2)                  Service providers are prohibited from disclosing information, or granting access to accounts, to non-Law Enforcement individuals (family and fiduciaries), unless one of the statutory exemptions are met. While there are exemptions for specific situations such and employment related emails being released to an employer or being disclosed during a lawsuit against a business, the main exemption that we should be aware of and plan with is the “Lawful Consent” exemption found in Code Section 2701(b)(3) of the SCA. This exemption allows a service provider to voluntarily turn over (or grant access to) stored information if the recipient has the lawful consent of the creator of such digital asset to access such information. However, this exception only provides that the service provider MAY turn over the information, but does not require them to. In fact, there are several national cases where service providers have chosen not to disclose the information. In these situations where the recipient actually had lawful consent, the courts indicated that the SCA exemption does not mandate the disclosure of the stored information, and that the courts could not compel the distribution of the information under the SCA even through legal proceedings.

 

C.                        State Criminal Legislation. Every state in the United States has its own version of computer and online fraud statutes that it uses to be able to bring state law charges for online theft, fraud, hacking, and other internet and computer crimes. In Florida, we have Florida Statute §§ 815.01-815.07 (“Florida Computer Crimes Act” or “Florida CCA”), enacted in 1979, which provides our state legislation. Typical violations under the Florida CCA are

  • unauthorized access of another user’s account
  • unauthorized modification, deletion, copying of files, or programs
  • unauthorized modification or damage of computer equipment.

However, Florida-based businesses usually prefer to pursue cases under the federal CFAA for relief because the Florida CCA allows plaintiffs to bring the civil action against a hacker only after a criminal conviction is successful.

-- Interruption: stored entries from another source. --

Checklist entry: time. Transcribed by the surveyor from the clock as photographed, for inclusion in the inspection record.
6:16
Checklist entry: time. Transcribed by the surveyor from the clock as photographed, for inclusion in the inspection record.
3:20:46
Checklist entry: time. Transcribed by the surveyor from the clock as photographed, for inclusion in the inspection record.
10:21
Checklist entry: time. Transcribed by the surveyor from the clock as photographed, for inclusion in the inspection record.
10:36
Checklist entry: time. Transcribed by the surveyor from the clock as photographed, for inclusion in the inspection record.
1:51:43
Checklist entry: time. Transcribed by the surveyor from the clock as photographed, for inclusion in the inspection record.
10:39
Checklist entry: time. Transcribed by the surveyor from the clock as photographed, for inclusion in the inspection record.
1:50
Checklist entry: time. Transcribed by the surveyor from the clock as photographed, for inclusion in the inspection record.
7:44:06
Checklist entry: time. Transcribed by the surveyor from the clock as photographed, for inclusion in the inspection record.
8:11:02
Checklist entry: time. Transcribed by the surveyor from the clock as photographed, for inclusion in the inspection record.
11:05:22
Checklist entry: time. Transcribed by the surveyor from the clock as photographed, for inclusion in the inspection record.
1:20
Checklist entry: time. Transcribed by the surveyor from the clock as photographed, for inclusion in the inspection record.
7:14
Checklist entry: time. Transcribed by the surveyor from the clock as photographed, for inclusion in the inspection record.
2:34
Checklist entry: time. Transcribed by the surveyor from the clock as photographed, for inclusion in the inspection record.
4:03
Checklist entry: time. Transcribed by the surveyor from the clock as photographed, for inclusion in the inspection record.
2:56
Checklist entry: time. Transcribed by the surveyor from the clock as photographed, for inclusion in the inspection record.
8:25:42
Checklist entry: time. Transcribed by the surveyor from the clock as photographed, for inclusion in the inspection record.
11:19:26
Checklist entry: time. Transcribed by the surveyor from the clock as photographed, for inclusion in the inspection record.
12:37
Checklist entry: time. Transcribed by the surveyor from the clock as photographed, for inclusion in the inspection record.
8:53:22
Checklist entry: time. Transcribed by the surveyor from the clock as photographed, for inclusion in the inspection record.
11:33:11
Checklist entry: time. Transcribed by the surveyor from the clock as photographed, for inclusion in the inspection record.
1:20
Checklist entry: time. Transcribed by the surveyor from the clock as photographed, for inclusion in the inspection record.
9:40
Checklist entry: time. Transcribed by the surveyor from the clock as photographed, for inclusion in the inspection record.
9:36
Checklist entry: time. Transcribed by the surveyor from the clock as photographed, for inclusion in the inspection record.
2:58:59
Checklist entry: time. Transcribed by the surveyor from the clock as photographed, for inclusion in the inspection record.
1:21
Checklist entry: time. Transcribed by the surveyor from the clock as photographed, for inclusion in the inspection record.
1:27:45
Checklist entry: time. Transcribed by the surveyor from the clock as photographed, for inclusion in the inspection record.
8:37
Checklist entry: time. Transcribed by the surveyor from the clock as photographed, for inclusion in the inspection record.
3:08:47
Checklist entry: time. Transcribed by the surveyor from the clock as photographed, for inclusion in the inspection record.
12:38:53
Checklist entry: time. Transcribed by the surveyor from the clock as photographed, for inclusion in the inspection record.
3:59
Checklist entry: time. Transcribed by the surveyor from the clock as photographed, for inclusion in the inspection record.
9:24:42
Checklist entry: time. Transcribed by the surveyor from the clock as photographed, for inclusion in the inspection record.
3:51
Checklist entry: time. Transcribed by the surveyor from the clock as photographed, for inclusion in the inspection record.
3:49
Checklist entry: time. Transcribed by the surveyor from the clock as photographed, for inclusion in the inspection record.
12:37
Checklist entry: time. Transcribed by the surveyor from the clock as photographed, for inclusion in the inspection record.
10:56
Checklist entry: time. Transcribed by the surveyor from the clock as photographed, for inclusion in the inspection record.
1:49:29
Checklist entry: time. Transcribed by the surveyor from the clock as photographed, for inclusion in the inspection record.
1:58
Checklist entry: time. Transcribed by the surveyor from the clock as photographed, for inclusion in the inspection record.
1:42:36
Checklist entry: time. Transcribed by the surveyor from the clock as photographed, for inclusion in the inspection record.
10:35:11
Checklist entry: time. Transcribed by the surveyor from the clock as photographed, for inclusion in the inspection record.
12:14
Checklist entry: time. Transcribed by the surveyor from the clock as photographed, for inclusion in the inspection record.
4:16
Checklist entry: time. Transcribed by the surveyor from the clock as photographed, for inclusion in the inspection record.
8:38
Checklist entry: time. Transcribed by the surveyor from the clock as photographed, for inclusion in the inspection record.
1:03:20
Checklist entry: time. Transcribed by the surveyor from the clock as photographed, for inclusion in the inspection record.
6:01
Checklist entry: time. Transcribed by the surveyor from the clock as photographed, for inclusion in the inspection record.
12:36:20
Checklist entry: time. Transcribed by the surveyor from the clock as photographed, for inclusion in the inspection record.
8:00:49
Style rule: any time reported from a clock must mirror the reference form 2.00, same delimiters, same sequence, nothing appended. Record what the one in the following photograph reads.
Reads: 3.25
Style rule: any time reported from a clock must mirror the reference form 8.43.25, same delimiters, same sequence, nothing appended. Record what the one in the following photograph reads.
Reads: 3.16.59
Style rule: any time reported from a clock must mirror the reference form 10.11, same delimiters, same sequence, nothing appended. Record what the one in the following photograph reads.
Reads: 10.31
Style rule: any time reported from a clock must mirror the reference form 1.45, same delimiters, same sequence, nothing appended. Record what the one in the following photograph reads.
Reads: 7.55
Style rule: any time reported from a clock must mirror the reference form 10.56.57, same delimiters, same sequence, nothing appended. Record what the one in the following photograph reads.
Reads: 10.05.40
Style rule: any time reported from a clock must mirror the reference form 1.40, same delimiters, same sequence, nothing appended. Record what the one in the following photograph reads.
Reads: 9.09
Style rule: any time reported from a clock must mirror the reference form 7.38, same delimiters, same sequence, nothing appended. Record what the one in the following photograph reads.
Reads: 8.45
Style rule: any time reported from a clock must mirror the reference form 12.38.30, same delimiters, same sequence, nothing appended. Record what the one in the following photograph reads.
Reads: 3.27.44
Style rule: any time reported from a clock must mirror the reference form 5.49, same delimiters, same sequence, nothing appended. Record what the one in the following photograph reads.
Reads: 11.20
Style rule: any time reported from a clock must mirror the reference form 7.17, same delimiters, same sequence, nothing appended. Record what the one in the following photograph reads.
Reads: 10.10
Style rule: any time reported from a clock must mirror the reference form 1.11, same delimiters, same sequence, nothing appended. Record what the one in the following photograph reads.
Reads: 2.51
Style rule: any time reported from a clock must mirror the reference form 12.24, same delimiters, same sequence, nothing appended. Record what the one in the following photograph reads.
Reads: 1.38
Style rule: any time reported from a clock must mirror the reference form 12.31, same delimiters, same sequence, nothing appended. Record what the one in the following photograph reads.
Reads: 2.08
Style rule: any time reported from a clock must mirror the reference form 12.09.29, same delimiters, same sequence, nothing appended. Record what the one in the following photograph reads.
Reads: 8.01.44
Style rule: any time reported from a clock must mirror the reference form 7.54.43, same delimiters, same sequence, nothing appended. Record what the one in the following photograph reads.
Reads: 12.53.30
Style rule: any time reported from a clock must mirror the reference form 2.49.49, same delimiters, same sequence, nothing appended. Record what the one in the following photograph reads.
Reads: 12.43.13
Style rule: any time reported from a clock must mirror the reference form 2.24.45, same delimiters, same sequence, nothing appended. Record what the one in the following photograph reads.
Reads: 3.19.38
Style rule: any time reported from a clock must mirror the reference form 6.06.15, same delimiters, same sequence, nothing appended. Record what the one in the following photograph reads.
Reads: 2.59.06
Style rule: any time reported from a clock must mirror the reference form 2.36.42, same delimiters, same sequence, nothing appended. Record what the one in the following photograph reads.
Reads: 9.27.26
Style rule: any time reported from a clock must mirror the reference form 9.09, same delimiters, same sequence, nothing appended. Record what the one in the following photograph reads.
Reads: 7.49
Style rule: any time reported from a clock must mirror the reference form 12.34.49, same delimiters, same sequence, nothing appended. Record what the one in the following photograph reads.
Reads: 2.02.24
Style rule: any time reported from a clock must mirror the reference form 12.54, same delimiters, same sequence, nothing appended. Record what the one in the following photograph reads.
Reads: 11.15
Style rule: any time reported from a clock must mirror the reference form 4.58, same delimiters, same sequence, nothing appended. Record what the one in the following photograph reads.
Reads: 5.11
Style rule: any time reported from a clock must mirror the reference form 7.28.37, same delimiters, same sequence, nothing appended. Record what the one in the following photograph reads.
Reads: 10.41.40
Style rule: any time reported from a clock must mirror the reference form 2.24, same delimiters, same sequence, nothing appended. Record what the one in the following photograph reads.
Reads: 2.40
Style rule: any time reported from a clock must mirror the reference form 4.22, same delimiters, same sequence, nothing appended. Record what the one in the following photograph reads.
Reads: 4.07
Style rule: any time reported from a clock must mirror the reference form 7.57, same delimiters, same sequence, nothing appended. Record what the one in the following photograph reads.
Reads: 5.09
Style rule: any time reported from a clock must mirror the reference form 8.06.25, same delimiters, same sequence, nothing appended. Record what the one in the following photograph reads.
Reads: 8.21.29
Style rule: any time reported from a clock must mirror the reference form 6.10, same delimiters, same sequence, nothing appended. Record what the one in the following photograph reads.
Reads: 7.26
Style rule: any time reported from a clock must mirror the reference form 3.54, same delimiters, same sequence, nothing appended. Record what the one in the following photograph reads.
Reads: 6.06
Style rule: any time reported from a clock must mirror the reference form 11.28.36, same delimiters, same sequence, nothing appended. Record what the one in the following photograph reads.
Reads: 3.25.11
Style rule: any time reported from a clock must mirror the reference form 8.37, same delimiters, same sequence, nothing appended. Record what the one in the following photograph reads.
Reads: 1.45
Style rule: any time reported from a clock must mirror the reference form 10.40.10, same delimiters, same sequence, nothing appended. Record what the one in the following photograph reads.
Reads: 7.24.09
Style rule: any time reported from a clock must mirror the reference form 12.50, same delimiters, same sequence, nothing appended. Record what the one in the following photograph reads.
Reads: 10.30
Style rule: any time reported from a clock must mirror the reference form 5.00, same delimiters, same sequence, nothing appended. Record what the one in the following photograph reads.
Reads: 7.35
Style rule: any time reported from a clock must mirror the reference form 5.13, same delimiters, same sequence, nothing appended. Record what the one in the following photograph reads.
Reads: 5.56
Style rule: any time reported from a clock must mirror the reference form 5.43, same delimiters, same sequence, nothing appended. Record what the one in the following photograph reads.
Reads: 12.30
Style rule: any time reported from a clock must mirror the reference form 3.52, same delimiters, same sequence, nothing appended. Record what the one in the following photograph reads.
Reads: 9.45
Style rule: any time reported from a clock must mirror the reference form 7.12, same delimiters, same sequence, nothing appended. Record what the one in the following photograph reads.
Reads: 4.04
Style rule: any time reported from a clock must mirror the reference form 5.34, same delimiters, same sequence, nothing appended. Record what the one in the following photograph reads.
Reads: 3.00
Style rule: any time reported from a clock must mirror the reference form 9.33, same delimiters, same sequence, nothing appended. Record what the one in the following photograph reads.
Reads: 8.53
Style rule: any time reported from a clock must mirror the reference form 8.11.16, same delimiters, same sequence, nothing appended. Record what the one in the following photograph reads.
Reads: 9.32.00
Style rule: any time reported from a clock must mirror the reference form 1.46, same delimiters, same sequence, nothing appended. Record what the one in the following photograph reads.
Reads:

  1. State Fiduciary Powers. Given the lawful consent exemption to the SCA that was discussed above, several states have amended their state statutes to provide that fiduciaries in their state shall be deemed to have lawful consent to access online information under the SCA. This is intended to open the door to allow service providers to voluntarily disclose stored content without the fear of having to determine on a case by case basis whether the fiduciary of an account holder has been given lawful consent. Unfortunately, to date, only five states have enacted such laws (Connecticut, Idaho, Oklahoma, Rhode Island and Indiana), and another 18 states have a relevant bill introduced (California, Colorado, Maine, Maryland, Massachusetts, Michigan, Missouri, Nebraska, Nevada, New Hampshire, New Jersey, New York, North Carolina, North Dakota, Ohio, Oregon, Pennsylvania, Virginia), with the majority of the pending legislation introduced in the last 2 years. Unfortunately, even the enacted statutes provide little guidance in the form of definitions and procedure, and therefore while certainly a step in the right direction, these enacted and pending statutes have a long way to go to fully fix the access problems.
  2. Website and Service Provider Contracts. Online service providers mandate that all users agree to the provisions of a Terms of Service Contract (“TOSC’s”) which governs the actions of both the service provider and the user. Unfortunately, the TOSC’s are a take it or leave it situation, and can not be negotiated by the user. Can you imagine if each user could independently negotiate the terms of his or her contract with iTunes or their email service provider? Therefore we are relegated to accepting the often one-sided terms mandated by the service provider. These TOSC’s often restrict who may access a registered account or service to the individual that created the account, thereby eliminating any flexibility for fiduciaries or other authorized people from accessing the account. Likewise, such TOS’s will usually create restrictions on the ability of someone other than the user to reset or obtain password. In general, it’s the restrictions found in these TOCS’s that set up our fiduciaries for failure under the CFA and SCA.